Jesus is the light of the world. We are in desperate daily need of him to be able to see what is really going on in the world around us.
The first thing revealed by His coming as the light is that we are spiritually blind.
In our blindness we have rebelled against God, and for that we deserve to be punished. But Jesus didn’t come to bring that judgment, he came to PAY for that judgment.
So the first step to recognizing how blind we are is to accept our need for Him. We need Jesus to be our savior. We need to give our lives to him. If you’ve never given your life to Jesus, I’d invite you to do so tonight!
We don’t want to stop where the neighbors stopped: whaddya know, Blind Ben’s got his sight. Guess we’d better defer this to the local religious leaders. We need to recognize Jesus for who He is!
but for those of you who’ve accepted Jesus, we still have a daily need to remember this truth.
Jesus is the light of the world.
We can’t see without him.
Giving our life to Jesus isn’t just a one-time thing. That makes it just a religious thing. That’s where the Pharisees were. They believed in God, and they were following all the rules. But they had allowed their pride to build up to the point where they were more blind than the regular, un-religious folks. We need the light of Jesus to show us how to love, and to show us how to humble ourselves in our relationship with God and with the people around us.
Giving our life to Jesus is an every day thing.
We don’t want to be the parents: Of all the people in the story, they had the most information, and still refused to act on it.
They knew their son had been cured, and they knew it was Jesus who did it. But they were too afraid of the social cost to walk in the truth.
Look, we are all broken people! That’s why we need Jesus. Somedays I struggle like the Pharisees did. Other days I struggle like the parents did. someday I’m like the neighbors, and I just shrug off what God is calling me to do.
We want to have sight like the blind man.
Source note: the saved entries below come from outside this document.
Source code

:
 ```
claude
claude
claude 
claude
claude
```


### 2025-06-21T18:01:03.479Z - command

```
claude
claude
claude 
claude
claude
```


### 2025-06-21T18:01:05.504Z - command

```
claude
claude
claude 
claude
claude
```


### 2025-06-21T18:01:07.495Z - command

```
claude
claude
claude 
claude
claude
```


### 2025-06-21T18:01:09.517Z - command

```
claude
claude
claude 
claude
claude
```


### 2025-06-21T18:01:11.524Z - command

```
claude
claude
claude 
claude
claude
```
Look what happens after the man is kicked out of the synagogue:

35 Jesus heard that they had cast him out, and having found him he said, “Do you believe in the Son of Man?” 36 He answered, “And who is he, sir, that I may believe in him?” 37 Jesus said to him, “You have seen him, and it is he who is speaking to you.” 38 He said, “Lord, I believe,” and he worshiped him. 39 Jesus said, “For judgment I came into this world, that those who do not see may see, and those who see may become blind.”

Jesus comes to him, and reveals the fullness of who He is. Up til this point the blind man just knew Jesus was a man of God. He didn’t realize Jesus was THE man of God.
Jesus reveals himself, and the blind man does what anybody presented with the Holy One of God should do. He worships. He sees the light and he responds.
Jesus has revealed himself to us. How are you going to respond?
Let’s pray.
CONCLUSION:
If you don’t know Him: Open your eyes to see him for who he is. (GOSPEL) Be like the blindman! acknowledge your blindness, and accept the savior who presents Himself to You.
If you do know Him: Fully Knowing God (seeing): Paul’s prayer for believers: . This changes our heart towards God, and how we think about obeying him, doing things his way.